In movies like "A Beautiful Mind" or "Shine," mental illness is romanticized and sensationalized.
Yeah, well it's my instinct of course to not sentimentalize for one thing. And there are many ways to truth. I've had many journalists--you'd be surprised by how many--tell me about the schizophrenics in their lives. One woman said that her mother was schizophrenic and the very next journalist that I spoke to said that his brother is a schizophrenic, and they find the movie extremely accurate and truthful.
Spider has a very complex relationship with women, and especially his mother. Did you bone up on your Freud for this?
One of the best books I read last year was called "Why Freud Was Wrong." [Laughs] It actually is a brilliant scholarly work. It might not sound like it. I have a Freud doll right here. He has a cigar in his hand. A little plastic Freud action figure.
I didn't want [the movie] to be a schematic Freudian scenario either, just as I didn't want it to be a clinical schizophrenic scenario. At a certain point in the movie you might think it's an Oedipus complex story. But then it starts to go off the rails. It doesn't hold as a Freudian paradigm, but I do play with the core of it, the idea of child sexuality and misunderstanding of adult sexuality. All of that is definitely there, there's no question about it.
You have studied moths as a hobby. "Naked Lunch" features freakish cockroaches. You've done films titled "The Fly," "Spider" and "M. Butterfly." That's a lot of bugs.

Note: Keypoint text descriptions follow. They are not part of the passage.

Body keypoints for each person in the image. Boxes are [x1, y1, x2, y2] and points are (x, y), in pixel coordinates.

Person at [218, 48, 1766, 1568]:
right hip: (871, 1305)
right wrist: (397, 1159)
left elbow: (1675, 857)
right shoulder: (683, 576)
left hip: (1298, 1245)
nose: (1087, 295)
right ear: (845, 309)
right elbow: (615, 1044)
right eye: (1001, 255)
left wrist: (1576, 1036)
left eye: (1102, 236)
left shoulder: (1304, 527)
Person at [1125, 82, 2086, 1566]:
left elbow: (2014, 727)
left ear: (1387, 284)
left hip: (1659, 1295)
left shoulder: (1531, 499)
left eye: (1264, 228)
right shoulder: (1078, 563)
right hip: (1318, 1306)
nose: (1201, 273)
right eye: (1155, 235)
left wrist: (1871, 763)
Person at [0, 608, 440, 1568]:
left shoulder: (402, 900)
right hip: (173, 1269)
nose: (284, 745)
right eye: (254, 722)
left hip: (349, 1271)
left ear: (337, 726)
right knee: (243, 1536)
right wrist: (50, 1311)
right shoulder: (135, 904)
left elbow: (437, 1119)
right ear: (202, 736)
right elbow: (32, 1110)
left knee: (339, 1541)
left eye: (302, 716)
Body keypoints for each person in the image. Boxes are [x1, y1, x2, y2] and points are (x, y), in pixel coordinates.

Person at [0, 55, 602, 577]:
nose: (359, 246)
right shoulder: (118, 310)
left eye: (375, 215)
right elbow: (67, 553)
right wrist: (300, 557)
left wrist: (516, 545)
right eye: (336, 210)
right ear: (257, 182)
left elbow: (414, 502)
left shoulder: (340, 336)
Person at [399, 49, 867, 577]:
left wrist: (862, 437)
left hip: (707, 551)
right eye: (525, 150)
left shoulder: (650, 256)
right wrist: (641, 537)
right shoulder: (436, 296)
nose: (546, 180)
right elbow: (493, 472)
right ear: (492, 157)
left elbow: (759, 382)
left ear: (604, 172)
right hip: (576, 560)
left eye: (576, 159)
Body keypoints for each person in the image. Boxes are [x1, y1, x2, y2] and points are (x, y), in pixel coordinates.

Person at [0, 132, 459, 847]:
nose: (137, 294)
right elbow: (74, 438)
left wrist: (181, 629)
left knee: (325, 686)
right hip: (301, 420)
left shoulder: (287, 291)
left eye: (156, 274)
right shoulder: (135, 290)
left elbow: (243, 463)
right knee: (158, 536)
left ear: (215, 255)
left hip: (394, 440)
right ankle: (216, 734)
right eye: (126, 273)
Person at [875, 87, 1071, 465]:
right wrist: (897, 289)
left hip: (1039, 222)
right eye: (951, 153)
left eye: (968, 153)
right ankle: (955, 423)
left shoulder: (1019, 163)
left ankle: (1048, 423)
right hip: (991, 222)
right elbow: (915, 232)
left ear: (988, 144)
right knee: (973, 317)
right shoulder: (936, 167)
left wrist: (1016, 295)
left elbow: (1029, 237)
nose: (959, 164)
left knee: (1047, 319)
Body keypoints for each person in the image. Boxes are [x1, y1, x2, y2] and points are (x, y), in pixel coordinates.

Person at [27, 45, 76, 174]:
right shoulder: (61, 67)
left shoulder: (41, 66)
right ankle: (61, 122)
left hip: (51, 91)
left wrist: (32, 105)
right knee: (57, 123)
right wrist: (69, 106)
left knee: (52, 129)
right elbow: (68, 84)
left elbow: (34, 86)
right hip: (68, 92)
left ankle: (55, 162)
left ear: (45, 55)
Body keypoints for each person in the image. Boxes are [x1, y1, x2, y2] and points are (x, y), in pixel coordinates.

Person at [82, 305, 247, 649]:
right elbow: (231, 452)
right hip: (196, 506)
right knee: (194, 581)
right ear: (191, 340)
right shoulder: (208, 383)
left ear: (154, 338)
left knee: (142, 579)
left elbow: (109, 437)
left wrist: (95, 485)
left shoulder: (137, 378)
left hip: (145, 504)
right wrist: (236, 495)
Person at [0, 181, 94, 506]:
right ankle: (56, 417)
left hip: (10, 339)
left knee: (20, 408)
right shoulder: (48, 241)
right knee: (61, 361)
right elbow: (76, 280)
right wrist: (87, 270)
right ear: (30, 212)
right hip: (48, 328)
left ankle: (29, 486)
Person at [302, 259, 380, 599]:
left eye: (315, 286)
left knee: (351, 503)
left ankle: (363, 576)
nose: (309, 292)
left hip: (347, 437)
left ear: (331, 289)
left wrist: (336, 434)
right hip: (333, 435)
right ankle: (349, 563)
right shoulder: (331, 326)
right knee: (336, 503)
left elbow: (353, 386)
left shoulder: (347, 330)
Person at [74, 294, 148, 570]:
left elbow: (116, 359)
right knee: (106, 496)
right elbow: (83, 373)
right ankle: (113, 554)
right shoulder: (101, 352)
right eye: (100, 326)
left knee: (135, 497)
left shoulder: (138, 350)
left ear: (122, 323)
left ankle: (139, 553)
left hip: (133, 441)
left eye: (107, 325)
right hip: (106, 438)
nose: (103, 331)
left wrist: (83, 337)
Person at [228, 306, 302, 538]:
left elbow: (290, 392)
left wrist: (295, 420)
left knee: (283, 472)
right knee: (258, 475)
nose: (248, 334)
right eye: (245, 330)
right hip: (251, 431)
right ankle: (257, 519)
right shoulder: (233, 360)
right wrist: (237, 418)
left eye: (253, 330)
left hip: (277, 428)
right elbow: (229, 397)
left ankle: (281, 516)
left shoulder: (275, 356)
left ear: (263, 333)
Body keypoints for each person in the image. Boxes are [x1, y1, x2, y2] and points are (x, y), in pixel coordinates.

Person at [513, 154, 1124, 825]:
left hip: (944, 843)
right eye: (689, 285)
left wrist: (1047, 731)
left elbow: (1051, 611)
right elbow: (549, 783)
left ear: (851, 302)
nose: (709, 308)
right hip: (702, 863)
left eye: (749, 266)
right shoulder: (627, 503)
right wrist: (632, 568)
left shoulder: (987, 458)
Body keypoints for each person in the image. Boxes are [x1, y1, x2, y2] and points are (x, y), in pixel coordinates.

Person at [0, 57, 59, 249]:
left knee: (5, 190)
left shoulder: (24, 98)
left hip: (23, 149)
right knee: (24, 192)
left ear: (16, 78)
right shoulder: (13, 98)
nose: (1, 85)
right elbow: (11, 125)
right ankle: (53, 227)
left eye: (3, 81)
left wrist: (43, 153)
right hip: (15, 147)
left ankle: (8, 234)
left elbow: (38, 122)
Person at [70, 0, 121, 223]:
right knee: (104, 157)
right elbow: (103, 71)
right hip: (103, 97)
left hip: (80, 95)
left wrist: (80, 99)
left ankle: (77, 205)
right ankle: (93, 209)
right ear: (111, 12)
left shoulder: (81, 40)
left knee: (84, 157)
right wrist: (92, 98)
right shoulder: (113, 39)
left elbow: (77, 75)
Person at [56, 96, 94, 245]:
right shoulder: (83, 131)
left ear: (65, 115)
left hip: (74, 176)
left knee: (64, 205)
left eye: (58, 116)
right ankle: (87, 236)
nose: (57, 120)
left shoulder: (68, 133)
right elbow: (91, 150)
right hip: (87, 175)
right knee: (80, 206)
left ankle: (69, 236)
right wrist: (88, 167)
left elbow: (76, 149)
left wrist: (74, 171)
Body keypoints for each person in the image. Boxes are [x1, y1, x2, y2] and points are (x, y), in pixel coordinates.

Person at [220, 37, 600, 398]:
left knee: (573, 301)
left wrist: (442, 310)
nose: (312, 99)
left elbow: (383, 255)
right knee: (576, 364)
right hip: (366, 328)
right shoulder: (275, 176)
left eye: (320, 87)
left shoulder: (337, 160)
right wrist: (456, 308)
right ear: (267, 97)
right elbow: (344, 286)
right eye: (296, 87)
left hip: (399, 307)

I love bugs. They are a life form, but they're so alien. People seem to be obsessed with finding alien life forms on other planets but I am saying we've got the most alien life forms you'll ever find right here on earth, and people don't even want to look at them or talk about them or know about them. But I find it incredibly illuminating to connect in some ways with insects to try to imagine being a life form like that and to understand the differences. They're not little machines, but on the other hand they're not conscious either, so what are they? So I find them endlessly fascinating.
In the 1980s, you were actually asked to direct "Flashdance" and "Top Gun."
That is true.
How different would those movies have looked if you had done them?
They would have been total failures. I'm sure I would have done terrible things to subvert them. [Laughs] And I probably did everybody a favor by turning them down.
I have to tell you, when "The Fly" came out I was in the sixth grade and it really messed me up.
Good, I'm so glad. [Laughs] Thank you.